Most people will never stand on a surfboard, let alone a 70-foot wave. But The Wave matters because it’s a study of human obsession. Why do these people do it? Casey explores the psychology of risk. For Laird and his crew, it’s not about "fun." It’s about being present. When a billion tons of water is chasing you, you can't think about your mortgage or your taxes. You are just... there.

It’s also a warning. We treat the ocean like a highway or a trash can. But Casey reminds us that it is a living, breathing, and occasionally very angry organism.


Actionable Insights for Ocean Lovers and Readers

If you're fascinated by the themes in Susan Casey’s work, there are ways to engage with this world without risking your life in the impact zone.

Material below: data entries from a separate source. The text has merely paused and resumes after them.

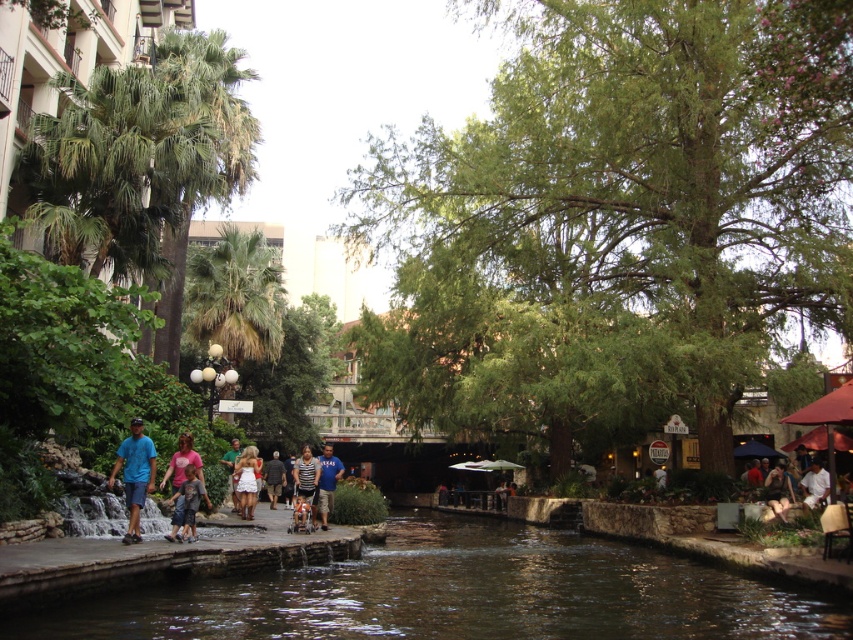
Looking at this image, who is positioned more to the right, brown stone river at lower center or green fabric shirt at center?

brown stone river at lower center

Can you confirm if brown stone river at lower center is taller than green fabric shirt at center?

Yes.

Does point (51, 611) come farther from viewer compared to point (235, 440)?

That is False.

This screenshot has height=640, width=853. In order to click on brown stone river at lower center in this screenshot , I will do `click(460, 595)`.

Who is positioned more to the left, pink cotton shirt at center or striped fabric shirt at center?

Positioned to the left is pink cotton shirt at center.

Is pink cotton shirt at center closer to the viewer compared to striped fabric shirt at center?

That is True.

Locate an element on the screen. Image resolution: width=853 pixels, height=640 pixels. pink cotton shirt at center is located at coordinates (178, 477).

This screenshot has height=640, width=853. In order to click on pink cotton shirt at center in this screenshot , I will do `click(178, 477)`.

Which of these two, dark brown leather jacket at lower right or dark gray shirt at center, stands taller?

dark gray shirt at center is taller.

How much distance is there between dark brown leather jacket at lower right and dark gray shirt at center?

161.88 feet

Who is more distant from viewer, (776, 515) or (277, 484)?

Positioned behind is point (277, 484).

Where is `dark brown leather jacket at lower right`? This screenshot has width=853, height=640. dark brown leather jacket at lower right is located at coordinates pos(778,490).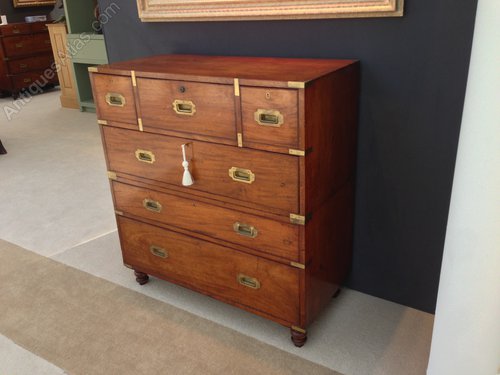
Locate an element on the screen. This screenshot has height=375, width=500. handle is located at coordinates (244, 179).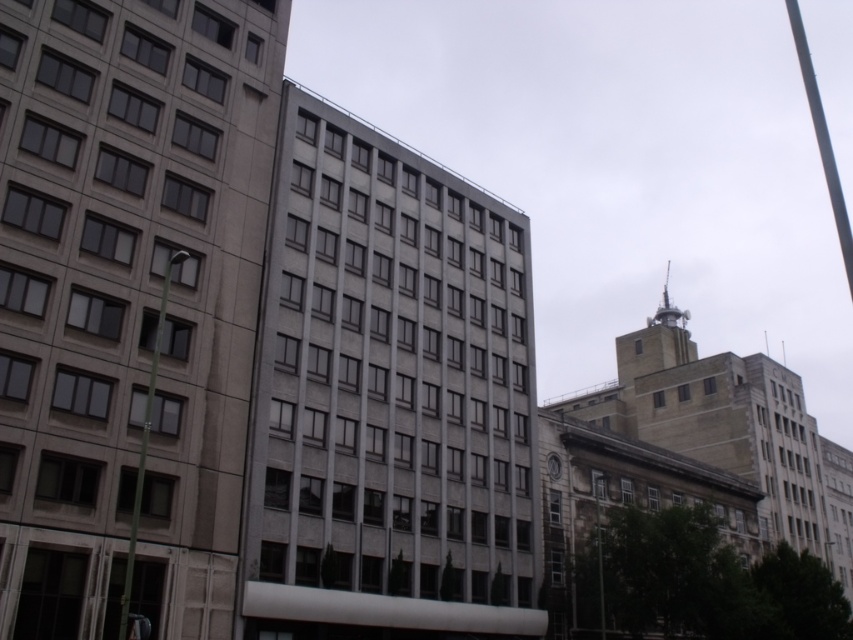
Question: Which of these objects is positioned farthest from the green metallic pole at left?

Choices:
 (A) gray concrete building at center
 (B) gray concrete building at left

Answer: (A)

Question: Can you confirm if gray concrete building at left is positioned to the right of white marble clock at center?

Choices:
 (A) yes
 (B) no

Answer: (B)

Question: Among these points, which one is nearest to the camera?

Choices:
 (A) (221, 202)
 (B) (142, 428)
 (C) (555, 477)
 (D) (804, 49)

Answer: (B)

Question: Estimate the real-world distances between objects in this image. Which object is farther from the white marble clock at center?

Choices:
 (A) gray concrete building at center
 (B) smooth gray pole at upper right
 (C) gray concrete building at left

Answer: (B)

Question: Does smooth gray pole at upper right have a larger size compared to green metallic pole at left?

Choices:
 (A) yes
 (B) no

Answer: (A)

Question: Does gray concrete building at left appear over green metallic pole at left?

Choices:
 (A) no
 (B) yes

Answer: (B)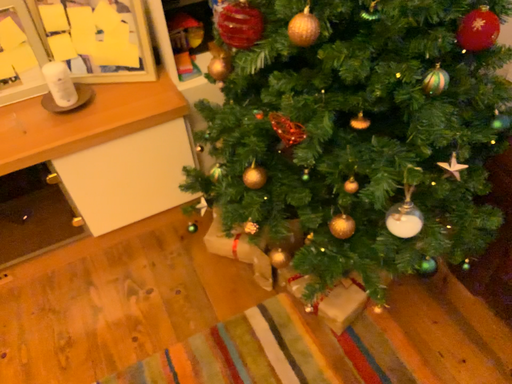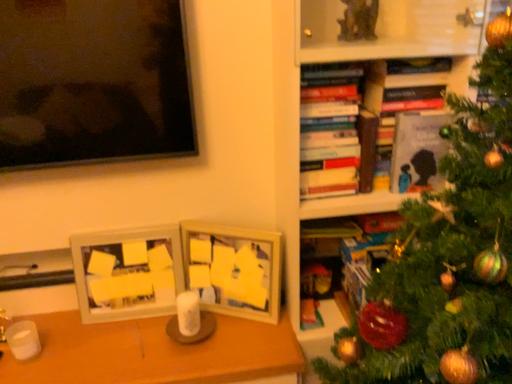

  1. Track the Swells: Use tools like Surfline or Magicseaweed (now part of Surfline) to look at "Purple Blobs." These are massive low-pressure systems. Even from your desk, seeing a storm move across the Pacific gives you a sense of the scale Casey describes.
  2. Understand the Bathymetry: Look up the "Nazaré Canyon" or the "Cortez Bank." These are the underwater features that create giant waves. Learning how the seafloor shapes the surface changes how you look at every beach you visit.
  3. Read the Follow-up: If you liked the science aspect of The Wave, Casey’s other book, The Devils Teeth, focuses on Great White sharks off the coast of San Francisco. It carries that same sense of "holy crap, nature is wild."
  4. Support Ocean Research: Organizations like the Woods Hole Oceanographic Institution do the actual work of measuring these monsters. Rogue wave research is still an evolving field, and they are the ones figuring out how to keep sailors safe.
  5. Watch "100 Foot Wave": For a visual companion to the book’s themes, the HBO docuseries about Garrett McNamara in Nazaré is the modern-day spiritual successor to Casey’s narrative. It shows the sheer logistics of trying to survive these environments.

The ocean is the last great wilderness on Earth. The Wave is probably the best map we have for the parts of that wilderness that want to swallow us whole. Just remember: if you're standing on the beach and the water suddenly disappears far out into the horizon, don't stop to take a photo. Run.